Because each was intended to be a standalone workout, there is some repetition between the three short workouts. For example, you do the same tricep stretch in the standing and sitting workouts … it’s just that one is done while standing up and one is done while sitting down. Most longer workouts tend to be somewhat repetitive though, so I didn’t feel cheated when I did all three short workouts back-to-back and encountered the same stretch in different segments.
A lot of those same stretches were featured in the longer 30-minute workout too. The nice thing is that the longer workout was not just the three segments played one after the other. It was a totally different workout, complete with a short relaxation segment at the end.
Instructor Tamilee Webb was the sole exerciser in all four workouts on the DVD, but she did a great job describing modifications, so additional exercisers were not really needed.
One of my favorite parts of the whole DVD was during the short floor exercise workout, when she was explaining the different depths you could go to while doing a one-legged forward bend.
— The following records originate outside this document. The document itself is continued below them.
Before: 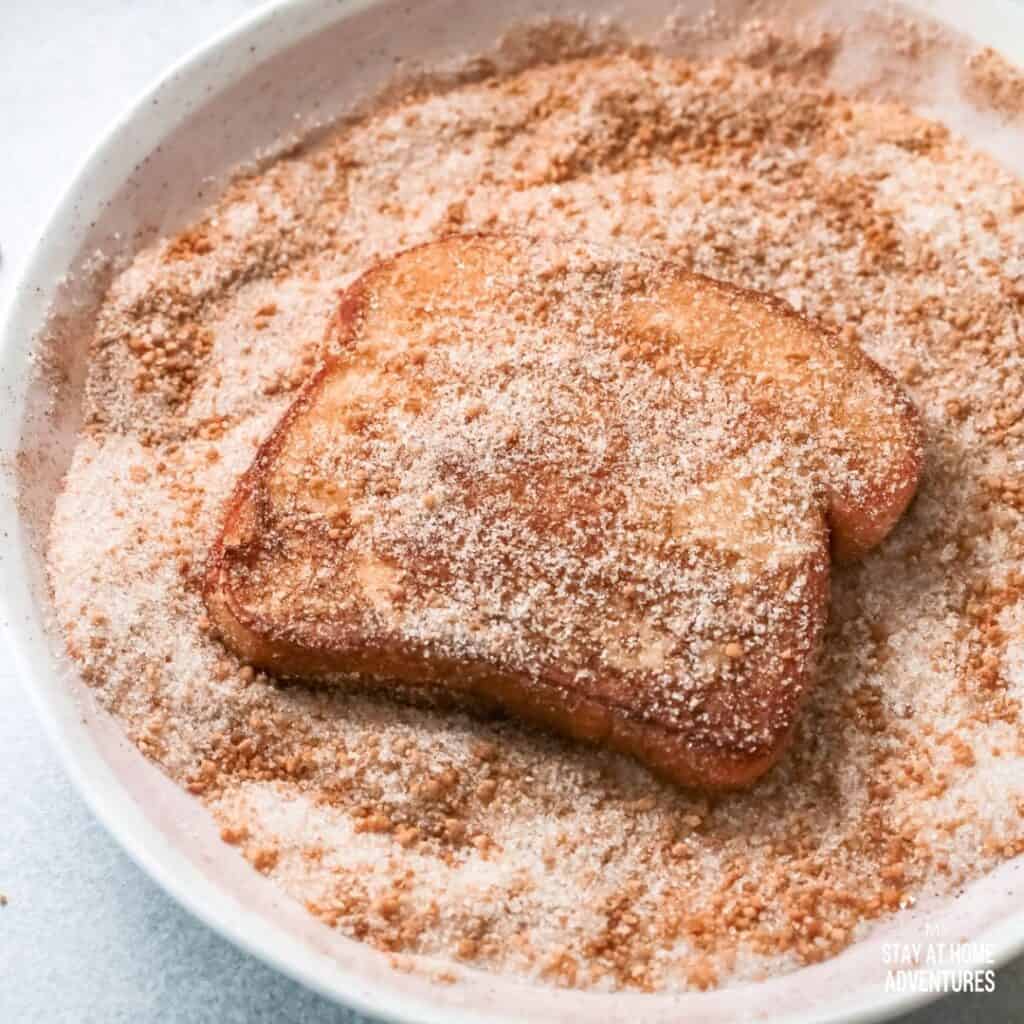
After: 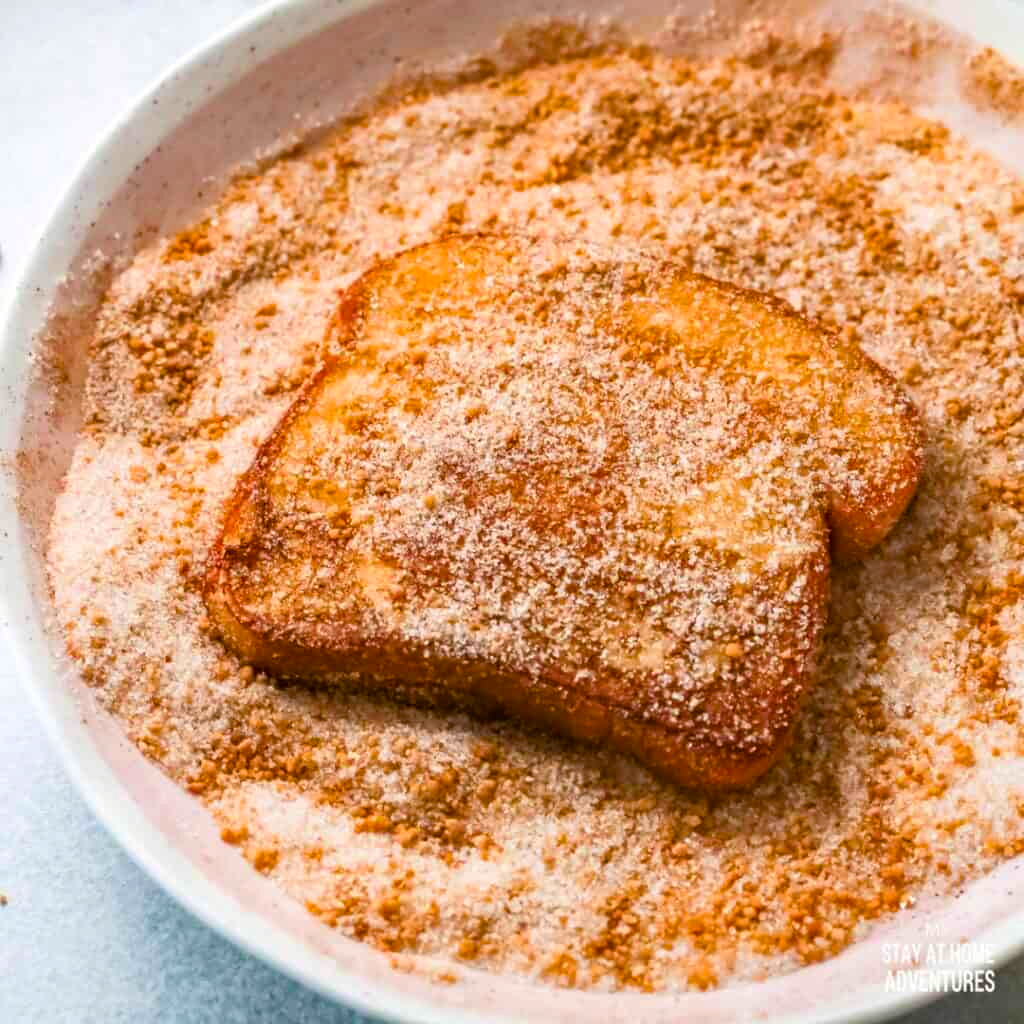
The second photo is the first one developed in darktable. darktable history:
color balance rgb: linear chroma grading › global chroma 15%, perceptual saturation grading › global saturation 30%
haze removal: compatibility mode true, adaptive false
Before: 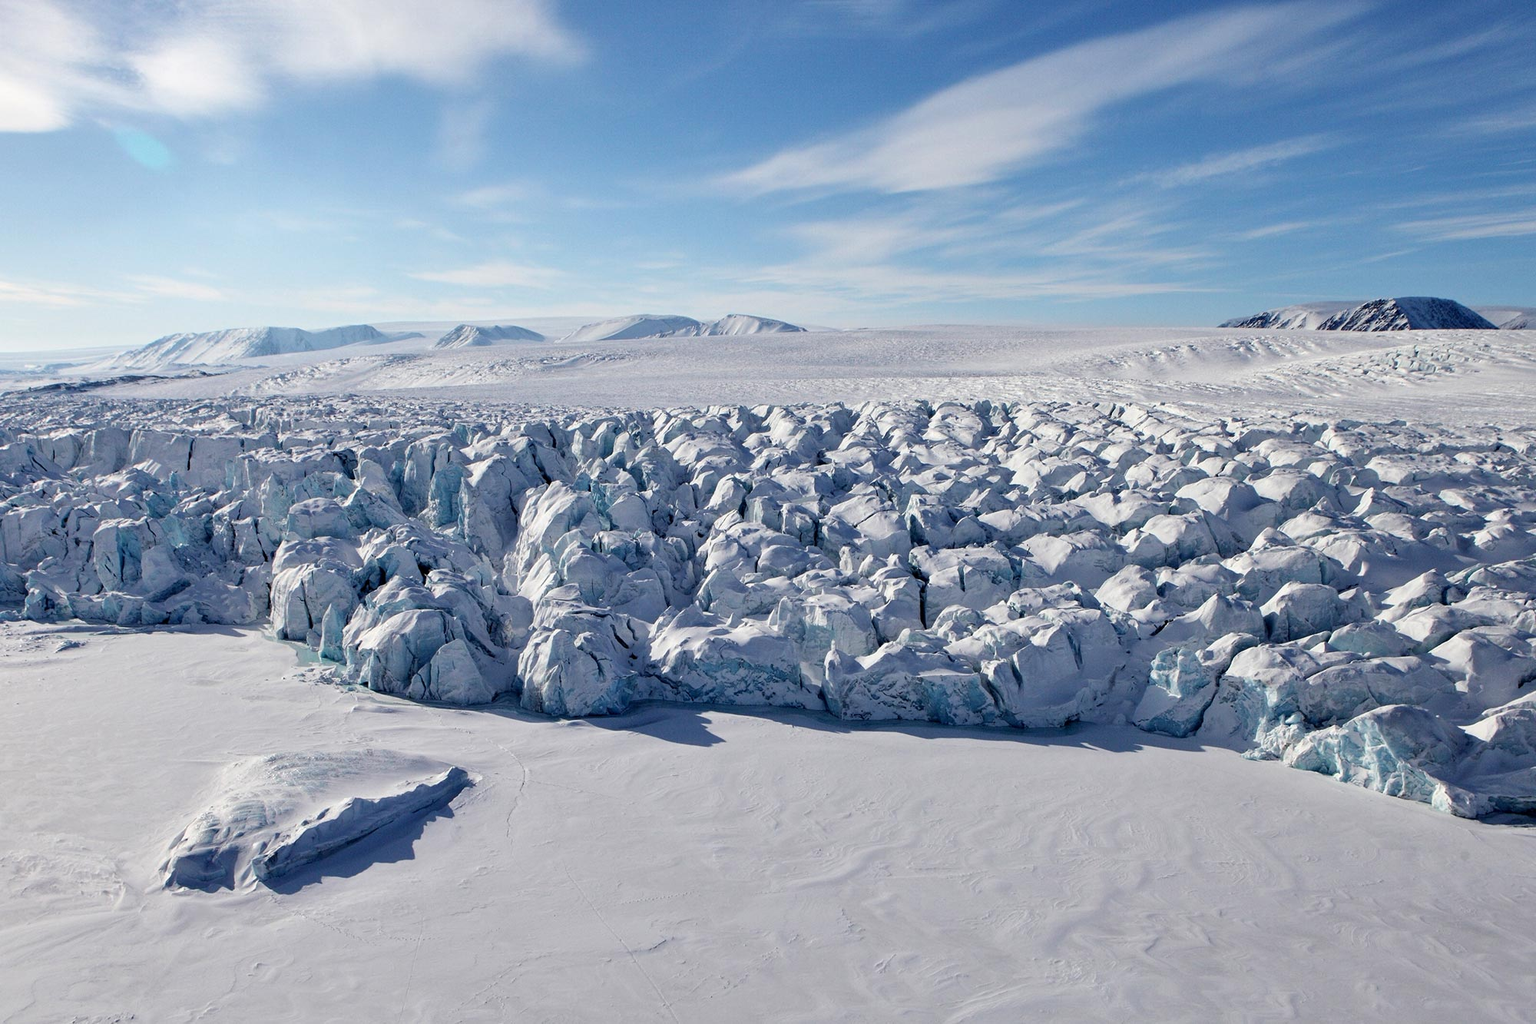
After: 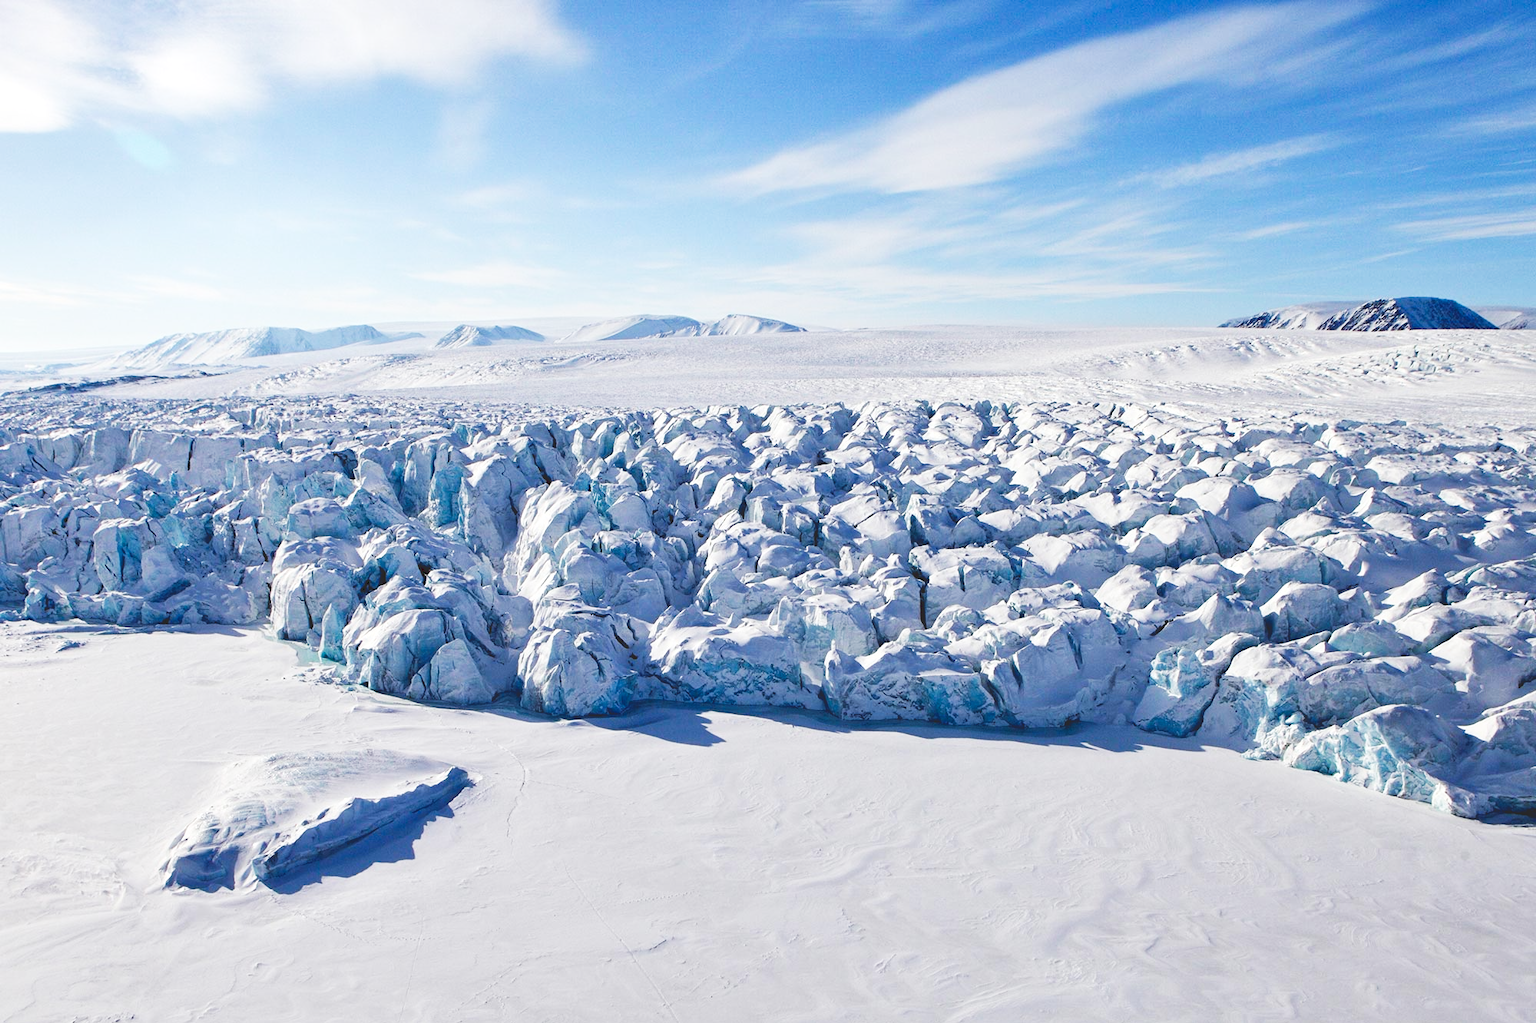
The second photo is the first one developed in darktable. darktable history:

She demonstrated the level where you touch your knees, then the level where you touch your toes. Then she explained that there was a level where you could touch your forehead to your knee, but that she couldn’t do that level. It was a small thing, but made me feel better about my own stretching limitations.
I don’t believe that this DVD is officially part of Webb’s “The Science of Fitness” series, but it was clearly done in the same style. She is a very no-nonsense “technical” instructor, explaining clearly and concisely how to do each stretch, without a bunch of perky cheerleading.
As she describes how to do each stretch, she makes sure to explain proper form and where you will feel the stretch if you’re doing it correctly. This was really helpful feedback for me – confirmation that I was on the right track with each move.
Plus, it was great to be able to get a hamstring stretch without having to support half my body weight on my arthritic elbows. This downward-dog-free workout is a winner in my book.